# What to work on
Please copy every line of the data in which the string "Destek" appears.

# Records shown
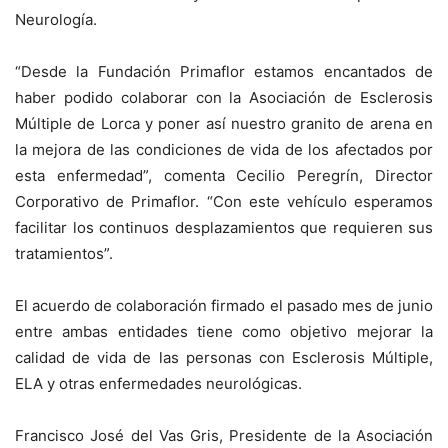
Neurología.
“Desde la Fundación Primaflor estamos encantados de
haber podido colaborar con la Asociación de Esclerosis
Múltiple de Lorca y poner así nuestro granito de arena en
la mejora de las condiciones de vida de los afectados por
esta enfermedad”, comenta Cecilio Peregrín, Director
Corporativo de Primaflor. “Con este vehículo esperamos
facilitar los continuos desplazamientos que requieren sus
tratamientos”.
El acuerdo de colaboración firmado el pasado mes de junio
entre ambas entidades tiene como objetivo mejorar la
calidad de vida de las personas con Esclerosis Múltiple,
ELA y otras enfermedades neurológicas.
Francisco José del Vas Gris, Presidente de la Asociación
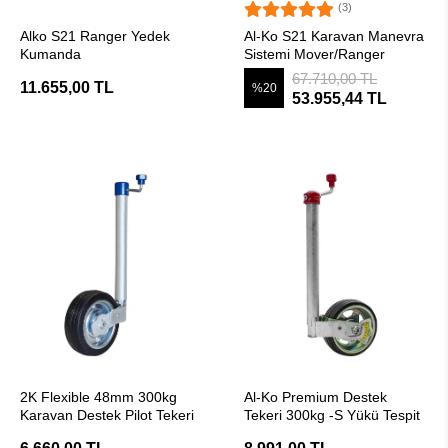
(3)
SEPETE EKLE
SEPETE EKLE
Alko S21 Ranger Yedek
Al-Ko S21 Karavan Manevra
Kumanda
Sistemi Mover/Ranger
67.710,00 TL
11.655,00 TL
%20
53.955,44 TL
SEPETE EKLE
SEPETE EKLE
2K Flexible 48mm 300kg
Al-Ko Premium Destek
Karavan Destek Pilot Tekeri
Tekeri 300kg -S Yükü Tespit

* * *

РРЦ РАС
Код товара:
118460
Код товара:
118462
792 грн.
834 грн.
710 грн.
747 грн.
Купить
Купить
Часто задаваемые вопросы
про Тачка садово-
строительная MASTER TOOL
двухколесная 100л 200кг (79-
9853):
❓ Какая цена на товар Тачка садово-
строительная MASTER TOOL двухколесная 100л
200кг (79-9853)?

# Response below
Al-Ko Premium Destek
Karavan Destek Pilot Tekeri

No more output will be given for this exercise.